Class I stones are the oldest — simple symbols carved into natural boulders or slabs. They carry no Christian imagery. These likely predate the Picts’ conversion to Christianity in the 6th and 7th centuries.
Class II stones are cross-slabs, where Pictish symbols appear alongside Christian crosses and biblical scenes. These are later in date — and they suggest the Picts absorbed Christianity without abandoning their own traditions entirely.
By the time Pictish stones stop appearing, around the 9th century, the Picts had begun to merge with the incoming Gaelic-speaking Scots. Within a generation or two, there were no Picts. There was only Scotland.
The Picts Are Still All Around You
The Pictish language is extinct. Not dormant — gone. There is not enough surviving text to even be certain what language family it belonged to.
But the Picts left traces in the Scottish landscape that are still visible today.
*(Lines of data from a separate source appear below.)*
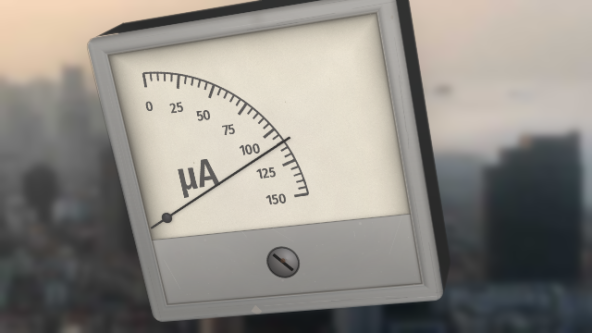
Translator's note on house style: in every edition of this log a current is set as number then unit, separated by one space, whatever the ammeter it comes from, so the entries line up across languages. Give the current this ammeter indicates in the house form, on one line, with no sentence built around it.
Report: 110 µA
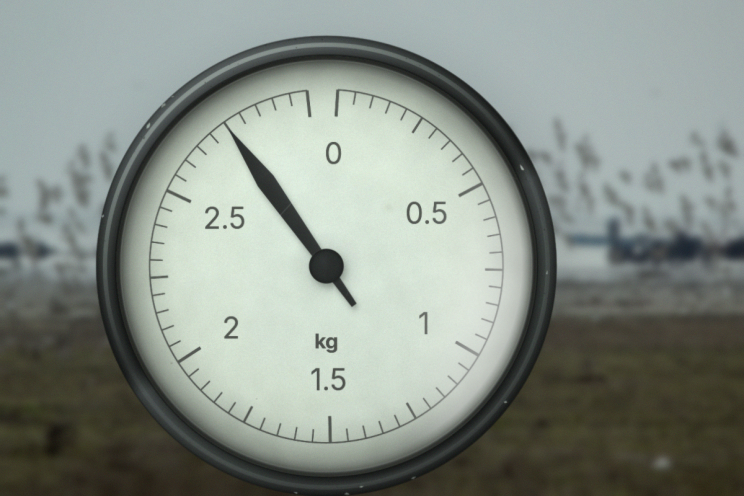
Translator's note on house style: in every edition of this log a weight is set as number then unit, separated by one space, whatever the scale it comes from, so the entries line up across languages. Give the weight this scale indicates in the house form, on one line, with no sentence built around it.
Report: 2.75 kg
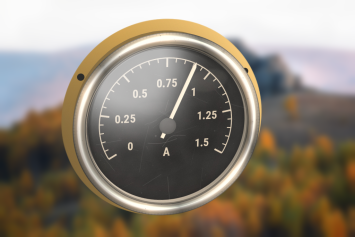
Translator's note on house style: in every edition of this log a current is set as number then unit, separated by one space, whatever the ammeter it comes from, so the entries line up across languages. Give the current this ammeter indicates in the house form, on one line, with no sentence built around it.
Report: 0.9 A
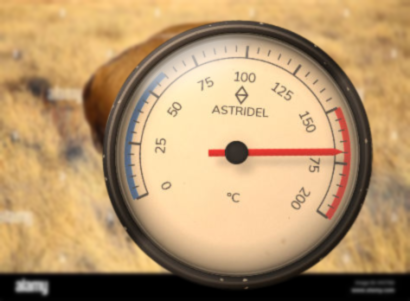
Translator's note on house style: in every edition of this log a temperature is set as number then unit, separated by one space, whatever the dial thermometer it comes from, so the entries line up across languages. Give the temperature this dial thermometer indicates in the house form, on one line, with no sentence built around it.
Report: 170 °C
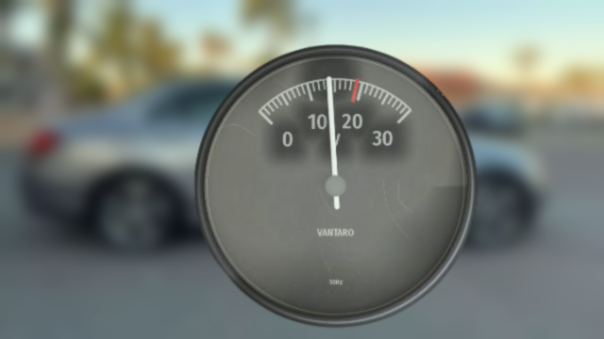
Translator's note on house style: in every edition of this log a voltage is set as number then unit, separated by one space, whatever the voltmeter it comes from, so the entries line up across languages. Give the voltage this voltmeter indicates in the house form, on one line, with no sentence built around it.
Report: 14 V
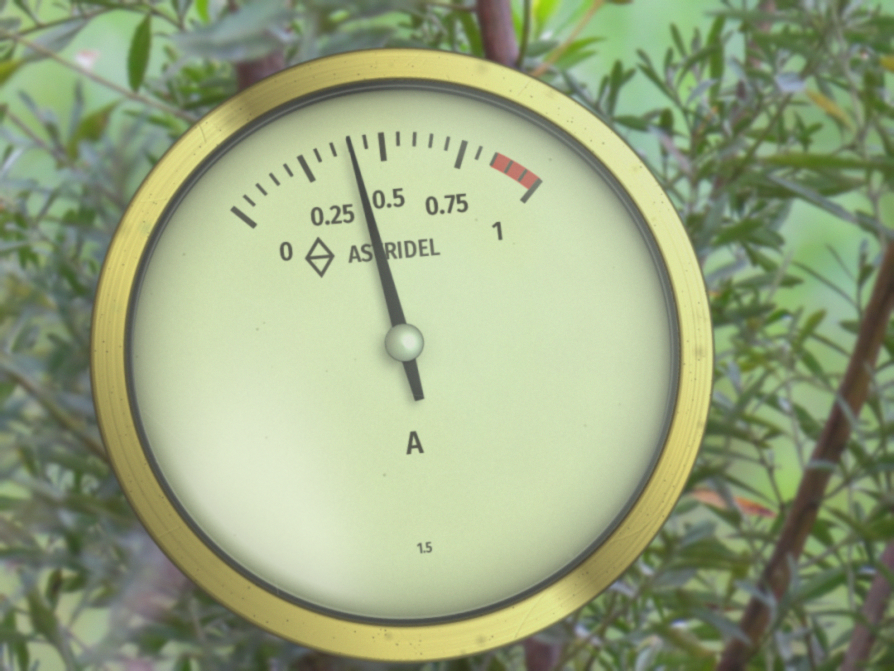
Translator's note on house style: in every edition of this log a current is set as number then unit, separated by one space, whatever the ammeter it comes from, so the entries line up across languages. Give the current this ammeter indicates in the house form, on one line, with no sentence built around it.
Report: 0.4 A
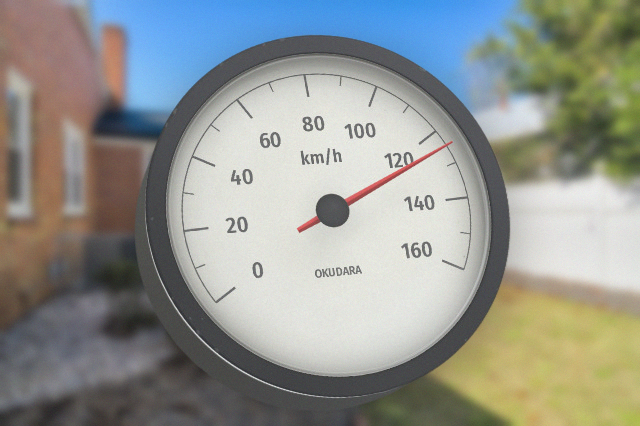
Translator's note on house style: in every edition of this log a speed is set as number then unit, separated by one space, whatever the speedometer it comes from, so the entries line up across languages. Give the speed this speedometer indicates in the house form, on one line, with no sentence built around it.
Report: 125 km/h
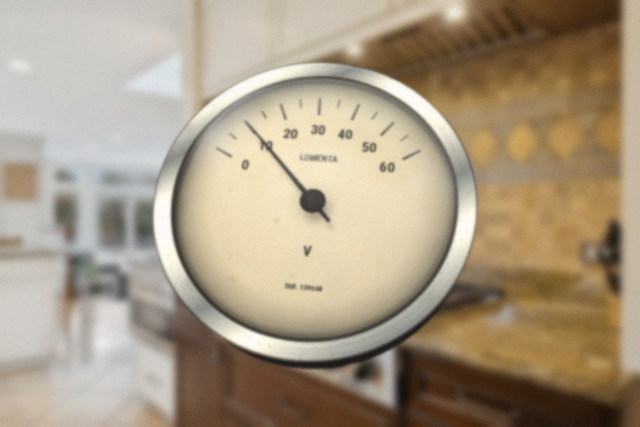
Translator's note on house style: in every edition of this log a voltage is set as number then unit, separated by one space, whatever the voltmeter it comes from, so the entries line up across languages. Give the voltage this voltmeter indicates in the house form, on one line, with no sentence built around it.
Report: 10 V
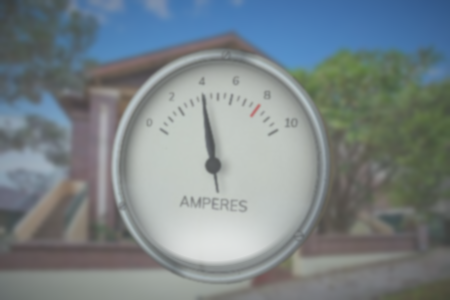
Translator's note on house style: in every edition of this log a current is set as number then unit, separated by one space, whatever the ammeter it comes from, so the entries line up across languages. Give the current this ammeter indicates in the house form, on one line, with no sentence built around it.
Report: 4 A
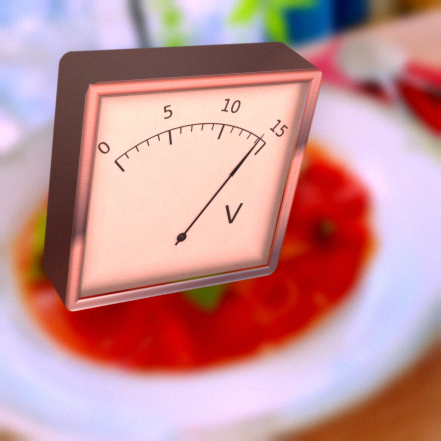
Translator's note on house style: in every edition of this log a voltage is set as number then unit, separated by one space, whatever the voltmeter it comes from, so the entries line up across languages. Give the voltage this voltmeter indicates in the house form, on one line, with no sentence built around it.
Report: 14 V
The prefix “Pit-” in Scottish place names — Pitlochry, Pitmedden, Pittenweem — is Pictish. It meant “a share of land.” The element “Aber-” in Aberdeen and Aberfeldy is Pictish for “mouth of a river.”
Every time you read a Scottish map, you are reading fragments of a language that died over 1,000 years ago.
Where are the best Pictish stones to visit in Scotland?
The Aberlemno Stones in Angus are the finest examples still standing in their original locations. Meigle Museum in Perthshire holds the largest indoor collection, with 27 carved stones. For sheer scale, Sueno’s Stone in Forres — at 6.5 metres tall — is unmissable.
What do Pictish symbols mean?
No one knows for certain. The symbols — double disc, Z-rod, Pictish beast, eagle — appear consistently across hundreds of stones, suggesting a shared meaning system. But that system has never been decoded. Theories range from clan markers to memorial inscriptions, but none is universally accepted.
When is the best time to visit the Aberlemno Stones in Angus?
Spring through autumn is ideal. The stones are covered in protective wooden boxes between November and April to shield them from frost damage. Summer evenings, when Scotland’s long golden light lingers past nine o’clock, are particularly atmospheric.
How old are Pictish stones?
The earliest date from around the 4th or 5th century. The later carved cross-slabs were produced up until the 9th century. Many have been standing in their current locations for over 1,200 years — longer than the Norman conquest of England.
There is something quietly humbling about standing in a field in Angus, face to face with a stone that has been there since before medieval Europe existed as we know it. The Picts who carved these symbols had names, languages, beliefs, and stories. We have their art. We just cannot yet read it.
Perhaps that is the point. Perhaps the best thing Scotland’s ancient stones can do is remind us that not everything needs an explanation to be felt deeply.